作者:刘承华
【摘 要】本文在现有“二分说”的基础上对明代琴论著作《谿山琴况》的结构进行新的探讨,重点论述了以下问题:一、从演奏的四个要素说明前四况——和、静、清、远应从风格论中抽出,独立成段,作为全文的总纲;二、根据内容与侧重点的不同,将后十五况分而为二,形成音色论与技法论两个层次;三、考察这四个层次间的关系和联系,指出它们既是逐层体现的递进关系,也是以纲统目的总分关系,同时还是互为联系、彼此交织的网络关系。
【关键词】《谿山琴况》;结构;琴论;音乐美学
《谿山琴况》是明末虞山派琴家徐上瀛的琴论著作,它在中国音乐美学史上占有突出的地位,有人称它为中国音乐美学的第三个里程碑,确实当之无愧。更为重要的是,它是中国音乐美学进入成熟境地而出现的成果,因而在它的身上也就更多、更鲜明、也更深刻地体现着中国音乐美学在观念、思维、问题、方法等方面的独特性,成为中国音乐美学的一本“打开了的书卷”。因此,《谿山琴况》成为中国音乐美学研究的一个热点,便是必然的了。

记录:
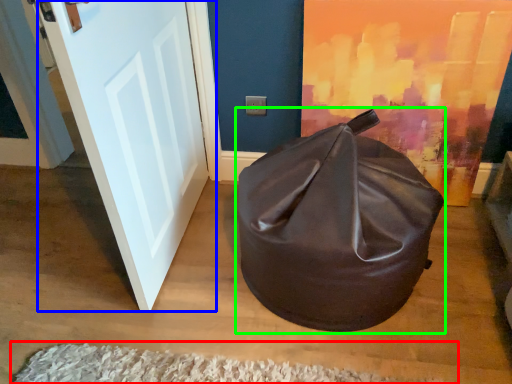
Question: Based on their relative distances, which object is nearer to doormat (highlighted by a red box)? Choose from door (highlighted by a blue box) and bean bag chair (highlighted by a green box).

Choices:
 (A) door
 (B) bean bag chair

Answer: (B)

待办任务:
a - 请将上文论述《谿山琴况》结构的节选完整输出，一字不改。
b - 请逐行原样返回上方的全部记录，答案中省去其中的图片。

参考答案:
a -
作者:刘承华
【摘 要】本文在现有“二分说”的基础上对明代琴论著作《谿山琴况》的结构进行新的探讨,重点论述了以下问题:一、从演奏的四个要素说明前四况——和、静、清、远应从风格论中抽出,独立成段,作为全文的总纲;二、根据内容与侧重点的不同,将后十五况分而为二,形成音色论与技法论两个层次;三、考察这四个层次间的关系和联系,指出它们既是逐层体现的递进关系,也是以纲统目的总分关系,同时还是互为联系、彼此交织的网络关系。
【关键词】《谿山琴况》;结构;琴论;音乐美学
《谿山琴况》是明末虞山派琴家徐上瀛的琴论著作,它在中国音乐美学史上占有突出的地位,有人称它为中国音乐美学的第三个里程碑,确实当之无愧。更为重要的是,它是中国音乐美学进入成熟境地而出现的成果,因而在它的身上也就更多、更鲜明、也更深刻地体现着中国音乐美学在观念、思维、问题、方法等方面的独特性,成为中国音乐美学的一本“打开了的书卷”。因此,《谿山琴况》成为中国音乐美学研究的一个热点,便是必然的了。

b -
Question: Based on their relative distances, which object is nearer to doormat (highlighted by a red box)? Choose from door (highlighted by a blue box) and bean bag chair (highlighted by a green box).

Choices:
 (A) door
 (B) bean bag chair

Answer: (B)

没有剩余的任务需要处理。